AUTHOR=de Kluijver Anna , Bart Martijn C. , van Oevelen Dick , de Goeij Jasper M. , Leys Sally P. , Maier Sandra R. , Maldonado Manuel , Soetaert Karline , Verbiest Sander , Middelburg Jack J. 

TITLE=An Integrative Model of Carbon and Nitrogen Metabolism in a Common Deep-Sea Sponge (Geodia barretti)

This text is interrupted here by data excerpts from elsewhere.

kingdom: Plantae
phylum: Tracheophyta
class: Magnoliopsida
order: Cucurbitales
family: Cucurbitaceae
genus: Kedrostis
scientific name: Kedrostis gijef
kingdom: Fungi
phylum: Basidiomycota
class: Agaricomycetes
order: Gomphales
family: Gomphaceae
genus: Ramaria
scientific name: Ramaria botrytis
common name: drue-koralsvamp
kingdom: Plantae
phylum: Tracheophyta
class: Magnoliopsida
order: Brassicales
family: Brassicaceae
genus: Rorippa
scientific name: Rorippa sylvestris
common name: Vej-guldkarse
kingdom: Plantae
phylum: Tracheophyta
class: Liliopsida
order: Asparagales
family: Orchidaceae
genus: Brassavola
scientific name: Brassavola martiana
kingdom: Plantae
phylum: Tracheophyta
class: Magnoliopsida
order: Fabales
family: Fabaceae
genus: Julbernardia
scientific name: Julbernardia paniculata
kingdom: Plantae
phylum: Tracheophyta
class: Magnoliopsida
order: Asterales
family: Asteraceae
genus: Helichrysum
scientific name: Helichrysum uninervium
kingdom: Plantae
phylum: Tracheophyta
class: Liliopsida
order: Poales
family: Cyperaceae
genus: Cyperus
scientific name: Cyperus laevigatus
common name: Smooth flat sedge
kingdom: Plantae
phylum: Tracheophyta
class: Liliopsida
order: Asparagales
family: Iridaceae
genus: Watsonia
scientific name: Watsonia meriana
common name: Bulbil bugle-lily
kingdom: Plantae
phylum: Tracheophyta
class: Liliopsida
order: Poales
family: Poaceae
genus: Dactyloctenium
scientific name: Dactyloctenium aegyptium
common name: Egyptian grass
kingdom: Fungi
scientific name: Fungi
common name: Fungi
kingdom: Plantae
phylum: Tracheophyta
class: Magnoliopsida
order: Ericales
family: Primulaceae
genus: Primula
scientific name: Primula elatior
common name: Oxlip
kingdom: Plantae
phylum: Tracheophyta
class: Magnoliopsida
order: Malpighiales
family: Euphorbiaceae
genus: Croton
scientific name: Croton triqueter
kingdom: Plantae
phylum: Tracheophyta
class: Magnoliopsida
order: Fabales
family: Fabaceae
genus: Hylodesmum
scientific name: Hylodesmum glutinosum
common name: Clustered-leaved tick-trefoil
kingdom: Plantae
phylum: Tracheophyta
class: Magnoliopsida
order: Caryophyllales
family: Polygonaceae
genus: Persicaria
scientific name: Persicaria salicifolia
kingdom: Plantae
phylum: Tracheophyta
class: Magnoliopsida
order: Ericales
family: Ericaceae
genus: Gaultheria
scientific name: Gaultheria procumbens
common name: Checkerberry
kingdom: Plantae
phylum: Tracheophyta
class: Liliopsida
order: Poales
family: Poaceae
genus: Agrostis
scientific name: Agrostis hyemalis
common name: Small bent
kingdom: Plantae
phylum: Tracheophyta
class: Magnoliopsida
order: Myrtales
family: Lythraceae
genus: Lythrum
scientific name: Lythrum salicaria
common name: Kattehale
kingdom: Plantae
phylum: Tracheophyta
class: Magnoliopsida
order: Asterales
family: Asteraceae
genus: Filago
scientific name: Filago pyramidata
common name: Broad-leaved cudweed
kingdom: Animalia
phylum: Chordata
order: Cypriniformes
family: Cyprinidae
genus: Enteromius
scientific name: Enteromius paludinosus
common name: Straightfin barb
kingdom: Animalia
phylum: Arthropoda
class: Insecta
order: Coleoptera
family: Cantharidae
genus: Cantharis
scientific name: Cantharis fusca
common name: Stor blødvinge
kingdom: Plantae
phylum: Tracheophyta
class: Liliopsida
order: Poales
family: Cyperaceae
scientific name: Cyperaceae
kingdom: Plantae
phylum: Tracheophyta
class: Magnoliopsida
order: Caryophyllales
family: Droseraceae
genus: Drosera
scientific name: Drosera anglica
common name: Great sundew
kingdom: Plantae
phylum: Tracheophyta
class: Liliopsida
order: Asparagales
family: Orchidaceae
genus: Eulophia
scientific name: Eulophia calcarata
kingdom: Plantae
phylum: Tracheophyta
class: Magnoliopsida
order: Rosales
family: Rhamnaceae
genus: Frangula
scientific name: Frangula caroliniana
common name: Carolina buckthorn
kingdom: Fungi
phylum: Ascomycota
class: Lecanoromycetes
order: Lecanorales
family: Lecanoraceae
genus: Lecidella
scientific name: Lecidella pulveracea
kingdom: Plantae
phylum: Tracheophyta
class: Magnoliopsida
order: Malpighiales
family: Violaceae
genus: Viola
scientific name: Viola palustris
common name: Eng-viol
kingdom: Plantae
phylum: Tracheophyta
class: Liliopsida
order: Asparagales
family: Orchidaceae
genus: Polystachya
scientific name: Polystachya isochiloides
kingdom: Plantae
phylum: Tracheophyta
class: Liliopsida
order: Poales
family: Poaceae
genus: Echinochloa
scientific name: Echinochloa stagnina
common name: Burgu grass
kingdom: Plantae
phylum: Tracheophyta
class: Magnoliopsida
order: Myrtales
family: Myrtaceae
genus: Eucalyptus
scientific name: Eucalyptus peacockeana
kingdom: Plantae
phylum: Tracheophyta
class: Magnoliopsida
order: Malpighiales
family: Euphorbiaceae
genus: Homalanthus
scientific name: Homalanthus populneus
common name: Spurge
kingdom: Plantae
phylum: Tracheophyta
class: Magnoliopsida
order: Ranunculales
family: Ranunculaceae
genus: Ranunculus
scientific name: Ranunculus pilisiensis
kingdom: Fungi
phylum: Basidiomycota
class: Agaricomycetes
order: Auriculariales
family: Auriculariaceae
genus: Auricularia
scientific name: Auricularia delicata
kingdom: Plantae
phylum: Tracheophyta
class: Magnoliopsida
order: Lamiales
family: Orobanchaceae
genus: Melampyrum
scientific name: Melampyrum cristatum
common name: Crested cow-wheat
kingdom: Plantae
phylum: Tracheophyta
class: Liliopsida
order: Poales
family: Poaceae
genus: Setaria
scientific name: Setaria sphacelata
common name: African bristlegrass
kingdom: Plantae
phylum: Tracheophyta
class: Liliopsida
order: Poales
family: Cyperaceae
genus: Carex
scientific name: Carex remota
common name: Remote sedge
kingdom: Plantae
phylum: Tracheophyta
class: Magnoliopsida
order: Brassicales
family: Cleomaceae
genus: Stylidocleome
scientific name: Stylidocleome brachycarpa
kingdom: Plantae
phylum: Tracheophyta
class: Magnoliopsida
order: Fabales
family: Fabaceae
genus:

JOURNAL=Frontiers in Marine Science

VOLUME=Volume 7 - 2020

YEAR=2021

URL=https://www.frontiersin.org/journals/marine-science/articles/10.3389/fmars.2020.596251

DOI=10.3389/fmars.2020.596251

ISSN=2296-7745

ABSTRACT=Deep-sea sponges and their microbial symbionts transform various forms of carbon (C) and nitrogen (N) via several metabolic pathways, which for a large part are poorly quantified. Previous flux studies on the common deep-sea sponge Geodia barretti consistently revealed consumption of dissolved organic carbon (DOC) and oxygen, and release of nitrate. Here we present a biogeochemical metabolic network model that for the first time quantifies C and N fluxes within the sponge holobiont in a consistent manner, including many poorly constrained metabolic conversions. Using two datasets, covering a range of individual G. barretti sizes (10-3500 ml), we found that the variability in metabolic rates partially resulted from body size, as O2 uptake allometrically scales with sponge volume. Our model analysis confirmed that dissolved organic matter (DOM), with an estimated C:N ratio of 7.7 ± 1.4, is the main energy source of G. barretti. DOM is primarily used for aerobic respiration, then for dissimilatory NO3- reduction to NH4+ (DNRA), and, last, for denitrification. Dissolved organic carbon (DOC) production efficiencies (production/assimilation) were estimated as 24 ± 8 % (larger individuals) and 31 ± 9 % (smaller individuals), so most DOC was respired to CO2, which was net released in a ratio of 0.77 - 0.81 to O2 consumption. Internally produced NH_4^+ from cellular excretion and DNRA fueled nitrification. Nitrification, associated chemoautotrophic production, contributed 5.1 - 6.7 ± 3.0 % to total sponge production. While overall metabolic patterns were rather independent of sponge size, (volume-) specific rates were lower in larger sponges compared to smaller sponge. Specific biomass production rates were 0.16 % d-1 in smaller compared to 0.067 % d-1 in larger G. barretti, as expected for slow-growing deep-sea organisms. Collectively, our approach shows that metabolic modelling of hard-to-reach, deep-water sponges can result in accurate predictions of community-based respiration and production that will facilitate further investigations on the functional integration and the ecological significance of the sponge aggregations in the deep-sea ecosystems.